Myrna LaPlante. Photo courtesy of Native Women’s Association of Canada.

There was an impassioned plea this morning on behalf of all the families of missing and murdered Indigenous women and girls.

The plea came from Myrna LaPlante, whose 78-year-old aunt vanished without a trace 10 years ago. She begged anyone who has information on these cases to come forward, to end the suffering of families and to provide closure.

“We need your help, we need your love, we need your prayers, we need your involvement,” she said. “We need to come together as a country to end these disappearances.”

It was September of 2007 when Emily Osmond LaPlante vanished without a trace from her acreage on the north edge of the Kawacatoose First Nation, which is near Wynyard.

Speaking to the inquiry into missing and murdered Indigenous women and girls, her niece, Myrna LaPlante, talked about the financial and emotional journey the family has been on for the last 10 years.

She says the RCMP searched for three days, then pretty much left it up to the family.
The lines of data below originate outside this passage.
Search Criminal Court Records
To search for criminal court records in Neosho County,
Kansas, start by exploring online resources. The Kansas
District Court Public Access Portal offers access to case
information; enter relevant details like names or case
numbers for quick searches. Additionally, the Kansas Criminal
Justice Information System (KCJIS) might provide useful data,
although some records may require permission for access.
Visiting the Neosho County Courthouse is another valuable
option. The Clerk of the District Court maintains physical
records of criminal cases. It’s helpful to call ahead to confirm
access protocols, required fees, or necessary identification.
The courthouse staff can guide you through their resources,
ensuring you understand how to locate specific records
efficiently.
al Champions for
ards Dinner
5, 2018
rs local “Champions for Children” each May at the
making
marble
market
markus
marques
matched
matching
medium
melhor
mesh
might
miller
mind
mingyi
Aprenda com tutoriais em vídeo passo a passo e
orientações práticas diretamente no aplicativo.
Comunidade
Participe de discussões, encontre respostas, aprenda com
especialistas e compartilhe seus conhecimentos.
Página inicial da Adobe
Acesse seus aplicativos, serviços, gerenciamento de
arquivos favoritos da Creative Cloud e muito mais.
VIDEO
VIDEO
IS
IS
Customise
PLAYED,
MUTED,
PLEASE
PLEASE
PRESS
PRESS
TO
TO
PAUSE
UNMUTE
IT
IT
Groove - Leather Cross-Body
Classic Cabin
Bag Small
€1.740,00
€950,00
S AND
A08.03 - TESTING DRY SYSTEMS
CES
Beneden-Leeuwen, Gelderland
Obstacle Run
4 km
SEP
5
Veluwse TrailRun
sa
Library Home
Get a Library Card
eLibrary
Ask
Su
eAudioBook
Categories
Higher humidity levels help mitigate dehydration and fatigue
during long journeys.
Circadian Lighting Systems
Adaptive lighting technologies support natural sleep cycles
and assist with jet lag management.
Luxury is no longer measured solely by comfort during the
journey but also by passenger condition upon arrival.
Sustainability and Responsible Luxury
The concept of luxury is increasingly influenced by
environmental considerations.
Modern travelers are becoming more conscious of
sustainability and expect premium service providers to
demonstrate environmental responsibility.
Myrna says they have struggled for answers ever since.

“This is our life now, this is the life we live, we try to have a happy family, we try to live a somewhat normal life. Our family has been forever changed by these events,” she said.

LaPlante says she recently heard from the RCMP, who told her the case is still open. She says it was the first time she had heard from them in seven years.

The inquiry is conducting its hearings in Saskatoon this week. This is its only Saskatchewan stop.